*Your objective*
Output the records that follow, keeping every line exactly as it is.
Task input Block Start
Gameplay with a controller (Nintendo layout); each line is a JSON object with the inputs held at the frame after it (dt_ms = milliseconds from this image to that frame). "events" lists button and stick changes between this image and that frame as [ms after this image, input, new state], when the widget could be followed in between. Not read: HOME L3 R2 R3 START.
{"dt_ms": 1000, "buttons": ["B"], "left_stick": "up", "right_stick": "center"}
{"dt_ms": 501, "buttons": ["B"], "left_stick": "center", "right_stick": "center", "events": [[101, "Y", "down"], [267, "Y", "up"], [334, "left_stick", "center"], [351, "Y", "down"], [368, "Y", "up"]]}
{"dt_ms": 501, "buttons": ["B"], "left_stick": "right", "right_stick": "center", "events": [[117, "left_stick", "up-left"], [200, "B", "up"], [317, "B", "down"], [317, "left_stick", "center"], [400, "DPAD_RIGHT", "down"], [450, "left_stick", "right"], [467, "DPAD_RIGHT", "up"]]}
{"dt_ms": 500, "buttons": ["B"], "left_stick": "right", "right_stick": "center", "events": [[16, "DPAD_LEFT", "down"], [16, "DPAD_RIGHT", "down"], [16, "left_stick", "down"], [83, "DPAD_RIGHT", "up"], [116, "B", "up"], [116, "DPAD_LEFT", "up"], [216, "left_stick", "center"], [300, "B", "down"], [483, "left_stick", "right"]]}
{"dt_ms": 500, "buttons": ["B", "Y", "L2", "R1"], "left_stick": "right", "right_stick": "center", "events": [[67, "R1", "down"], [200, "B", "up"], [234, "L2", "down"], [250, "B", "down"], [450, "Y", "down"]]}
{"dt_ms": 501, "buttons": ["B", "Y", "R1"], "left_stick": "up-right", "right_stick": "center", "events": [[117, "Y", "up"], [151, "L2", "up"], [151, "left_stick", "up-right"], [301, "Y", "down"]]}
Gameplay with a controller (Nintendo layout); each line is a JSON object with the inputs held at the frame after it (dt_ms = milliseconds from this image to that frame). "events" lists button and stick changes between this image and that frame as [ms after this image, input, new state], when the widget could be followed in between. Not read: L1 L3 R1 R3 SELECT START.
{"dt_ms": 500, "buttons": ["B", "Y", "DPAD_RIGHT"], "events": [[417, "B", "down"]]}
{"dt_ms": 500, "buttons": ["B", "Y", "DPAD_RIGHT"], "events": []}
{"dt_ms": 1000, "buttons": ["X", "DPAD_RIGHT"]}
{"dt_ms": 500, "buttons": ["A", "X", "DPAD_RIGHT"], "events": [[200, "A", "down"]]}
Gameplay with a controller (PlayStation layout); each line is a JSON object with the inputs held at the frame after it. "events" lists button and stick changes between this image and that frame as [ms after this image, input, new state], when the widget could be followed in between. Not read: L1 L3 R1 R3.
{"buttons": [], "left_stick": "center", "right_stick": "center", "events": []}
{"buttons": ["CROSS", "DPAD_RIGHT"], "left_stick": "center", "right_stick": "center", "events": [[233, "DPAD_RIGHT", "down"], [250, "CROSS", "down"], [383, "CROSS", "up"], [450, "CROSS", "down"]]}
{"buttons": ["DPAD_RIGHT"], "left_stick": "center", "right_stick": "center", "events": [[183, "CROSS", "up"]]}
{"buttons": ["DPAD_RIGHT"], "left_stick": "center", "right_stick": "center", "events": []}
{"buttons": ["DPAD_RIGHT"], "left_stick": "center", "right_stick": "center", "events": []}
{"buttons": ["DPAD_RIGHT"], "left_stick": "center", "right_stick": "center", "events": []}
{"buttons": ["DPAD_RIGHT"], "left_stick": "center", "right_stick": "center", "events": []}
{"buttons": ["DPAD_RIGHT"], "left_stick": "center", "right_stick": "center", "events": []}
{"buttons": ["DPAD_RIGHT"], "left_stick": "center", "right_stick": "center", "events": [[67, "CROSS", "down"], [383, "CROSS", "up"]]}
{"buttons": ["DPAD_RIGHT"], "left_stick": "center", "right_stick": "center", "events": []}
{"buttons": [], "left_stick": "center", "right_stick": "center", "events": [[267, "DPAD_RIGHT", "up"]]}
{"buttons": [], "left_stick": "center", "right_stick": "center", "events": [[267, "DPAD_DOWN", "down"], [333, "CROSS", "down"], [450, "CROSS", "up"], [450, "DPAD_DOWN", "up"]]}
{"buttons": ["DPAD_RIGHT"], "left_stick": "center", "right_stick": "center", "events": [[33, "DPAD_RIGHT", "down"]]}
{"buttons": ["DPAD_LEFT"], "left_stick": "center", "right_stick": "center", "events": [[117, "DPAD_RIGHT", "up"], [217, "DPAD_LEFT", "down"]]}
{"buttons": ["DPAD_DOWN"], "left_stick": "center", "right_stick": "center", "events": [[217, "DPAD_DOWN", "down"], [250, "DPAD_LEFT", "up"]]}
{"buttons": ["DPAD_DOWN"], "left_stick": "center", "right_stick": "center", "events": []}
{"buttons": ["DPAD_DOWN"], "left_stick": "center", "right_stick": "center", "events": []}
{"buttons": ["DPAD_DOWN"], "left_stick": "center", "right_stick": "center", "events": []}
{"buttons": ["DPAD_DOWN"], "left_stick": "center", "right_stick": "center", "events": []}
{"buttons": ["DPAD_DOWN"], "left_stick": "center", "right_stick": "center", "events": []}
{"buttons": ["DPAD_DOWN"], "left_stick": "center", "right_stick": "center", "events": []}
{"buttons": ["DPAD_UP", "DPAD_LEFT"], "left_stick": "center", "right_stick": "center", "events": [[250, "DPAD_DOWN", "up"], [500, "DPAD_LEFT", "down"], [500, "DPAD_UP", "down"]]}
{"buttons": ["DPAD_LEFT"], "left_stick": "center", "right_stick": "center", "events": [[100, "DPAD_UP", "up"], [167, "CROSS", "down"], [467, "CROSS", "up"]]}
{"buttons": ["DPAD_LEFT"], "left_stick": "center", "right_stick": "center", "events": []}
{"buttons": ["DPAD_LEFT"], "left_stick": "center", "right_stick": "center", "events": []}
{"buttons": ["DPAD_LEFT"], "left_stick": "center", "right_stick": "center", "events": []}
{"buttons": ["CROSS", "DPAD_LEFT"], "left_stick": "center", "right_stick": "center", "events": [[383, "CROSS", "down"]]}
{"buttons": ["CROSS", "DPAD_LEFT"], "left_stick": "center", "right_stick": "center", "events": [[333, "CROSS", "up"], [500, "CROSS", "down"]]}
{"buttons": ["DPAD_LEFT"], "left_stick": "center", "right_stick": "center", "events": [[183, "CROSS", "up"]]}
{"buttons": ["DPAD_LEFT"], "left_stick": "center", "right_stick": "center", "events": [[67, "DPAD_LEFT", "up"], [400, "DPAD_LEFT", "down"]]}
Task input Block End
*Task output*
Gameplay with a controller (Nintendo layout); each line is a JSON object with the inputs held at the frame after it (dt_ms = milliseconds from this image to that frame). "events" lists button and stick changes between this image and that frame as [ms after this image, input, new state], when the widget could be followed in between. Not read: HOME L3 R2 R3 START.
{"dt_ms": 1000, "buttons": ["B"], "left_stick": "up", "right_stick": "center"}
{"dt_ms": 501, "buttons": ["B"], "left_stick": "center", "right_stick": "center", "events": [[101, "Y", "down"], [267, "Y", "up"], [334, "left_stick", "center"], [351, "Y", "down"], [368, "Y", "up"]]}
{"dt_ms": 501, "buttons": ["B"], "left_stick": "right", "right_stick": "center", "events": [[117, "left_stick", "up-left"], [200, "B", "up"], [317, "B", "down"], [317, "left_stick", "center"], [400, "DPAD_RIGHT", "down"], [450, "left_stick", "right"], [467, "DPAD_RIGHT", "up"]]}
{"dt_ms": 500, "buttons": ["B"], "left_stick": "right", "right_stick": "center", "events": [[16, "DPAD_LEFT", "down"], [16, "DPAD_RIGHT", "down"], [16, "left_stick", "down"], [83, "DPAD_RIGHT", "up"], [116, "B", "up"], [116, "DPAD_LEFT", "up"], [216, "left_stick", "center"], [300, "B", "down"], [483, "left_stick", "right"]]}
{"dt_ms": 500, "buttons": ["B", "Y", "L2", "R1"], "left_stick": "right", "right_stick": "center", "events": [[67, "R1", "down"], [200, "B", "up"], [234, "L2", "down"], [250, "B", "down"], [450, "Y", "down"]]}
{"dt_ms": 501, "buttons": ["B", "Y", "R1"], "left_stick": "up-right", "right_stick": "center", "events": [[117, "Y", "up"], [151, "L2", "up"], [151, "left_stick", "up-right"], [301, "Y", "down"]]}
Gameplay with a controller (Nintendo layout); each line is a JSON object with the inputs held at the frame after it (dt_ms = milliseconds from this image to that frame). "events" lists button and stick changes between this image and that frame as [ms after this image, input, new state], when the widget could be followed in between. Not read: L1 L3 R1 R3 SELECT START.
{"dt_ms": 500, "buttons": ["B", "Y", "DPAD_RIGHT"], "events": [[417, "B", "down"]]}
{"dt_ms": 500, "buttons": ["B", "Y", "DPAD_RIGHT"], "events": []}
{"dt_ms": 1000, "buttons": ["X", "DPAD_RIGHT"]}
{"dt_ms": 500, "buttons": ["A", "X", "DPAD_RIGHT"], "events": [[200, "A", "down"]]}
Gameplay with a controller (PlayStation layout); each line is a JSON object with the inputs held at the frame after it. "events" lists button and stick changes between this image and that frame as [ms after this image, input, new state], when the widget could be followed in between. Not read: L1 L3 R1 R3.
{"buttons": [], "left_stick": "center", "right_stick": "center", "events": []}
{"buttons": ["CROSS", "DPAD_RIGHT"], "left_stick": "center", "right_stick": "center", "events": [[233, "DPAD_RIGHT", "down"], [250, "CROSS", "down"], [383, "CROSS", "up"], [450, "CROSS", "down"]]}
{"buttons": ["DPAD_RIGHT"], "left_stick": "center", "right_stick": "center", "events": [[183, "CROSS", "up"]]}
{"buttons": ["DPAD_RIGHT"], "left_stick": "center", "right_stick": "center", "events": []}
{"buttons": ["DPAD_RIGHT"], "left_stick": "center", "right_stick": "center", "events": []}
{"buttons": ["DPAD_RIGHT"], "left_stick": "center", "right_stick": "center", "events": []}
{"buttons": ["DPAD_RIGHT"], "left_stick": "center", "right_stick": "center", "events": []}
{"buttons": ["DPAD_RIGHT"], "left_stick": "center", "right_stick": "center", "events": []}
{"buttons": ["DPAD_RIGHT"], "left_stick": "center", "right_stick": "center", "events": [[67, "CROSS", "down"], [383, "CROSS", "up"]]}
{"buttons": ["DPAD_RIGHT"], "left_stick": "center", "right_stick": "center", "events": []}
{"buttons": [], "left_stick": "center", "right_stick": "center", "events": [[267, "DPAD_RIGHT", "up"]]}
{"buttons": [], "left_stick": "center", "right_stick": "center", "events": [[267, "DPAD_DOWN", "down"], [333, "CROSS", "down"], [450, "CROSS", "up"], [450, "DPAD_DOWN", "up"]]}
{"buttons": ["DPAD_RIGHT"], "left_stick": "center", "right_stick": "center", "events": [[33, "DPAD_RIGHT", "down"]]}
{"buttons": ["DPAD_LEFT"], "left_stick": "center", "right_stick": "center", "events": [[117, "DPAD_RIGHT", "up"], [217, "DPAD_LEFT", "down"]]}
{"buttons": ["DPAD_DOWN"], "left_stick": "center", "right_stick": "center", "events": [[217, "DPAD_DOWN", "down"], [250, "DPAD_LEFT", "up"]]}
{"buttons": ["DPAD_DOWN"], "left_stick": "center", "right_stick": "center", "events": []}
{"buttons": ["DPAD_DOWN"], "left_stick": "center", "right_stick": "center", "events": []}
{"buttons": ["DPAD_DOWN"], "left_stick": "center", "right_stick": "center", "events": []}
{"buttons": ["DPAD_DOWN"], "left_stick": "center", "right_stick": "center", "events": []}
{"buttons": ["DPAD_DOWN"], "left_stick": "center", "right_stick": "center", "events": []}
{"buttons": ["DPAD_DOWN"], "left_stick": "center", "right_stick": "center", "events": []}
{"buttons": ["DPAD_UP", "DPAD_LEFT"], "left_stick": "center", "right_stick": "center", "events": [[250, "DPAD_DOWN", "up"], [500, "DPAD_LEFT", "down"], [500, "DPAD_UP", "down"]]}
{"buttons": ["DPAD_LEFT"], "left_stick": "center", "right_stick": "center", "events": [[100, "DPAD_UP", "up"], [167, "CROSS", "down"], [467, "CROSS", "up"]]}
{"buttons": ["DPAD_LEFT"], "left_stick": "center", "right_stick": "center", "events": []}
{"buttons": ["DPAD_LEFT"], "left_stick": "center", "right_stick": "center", "events": []}
{"buttons": ["DPAD_LEFT"], "left_stick": "center", "right_stick": "center", "events": []}
{"buttons": ["CROSS", "DPAD_LEFT"], "left_stick": "center", "right_stick": "center", "events": [[383, "CROSS", "down"]]}
{"buttons": ["CROSS", "DPAD_LEFT"], "left_stick": "center", "right_stick": "center", "events": [[333, "CROSS", "up"], [500, "CROSS", "down"]]}
{"buttons": ["DPAD_LEFT"], "left_stick": "center", "right_stick": "center", "events": [[183, "CROSS", "up"]]}
{"buttons": ["DPAD_LEFT"], "left_stick": "center", "right_stick": "center", "events": [[67, "DPAD_LEFT", "up"], [400, "DPAD_LEFT", "down"]]}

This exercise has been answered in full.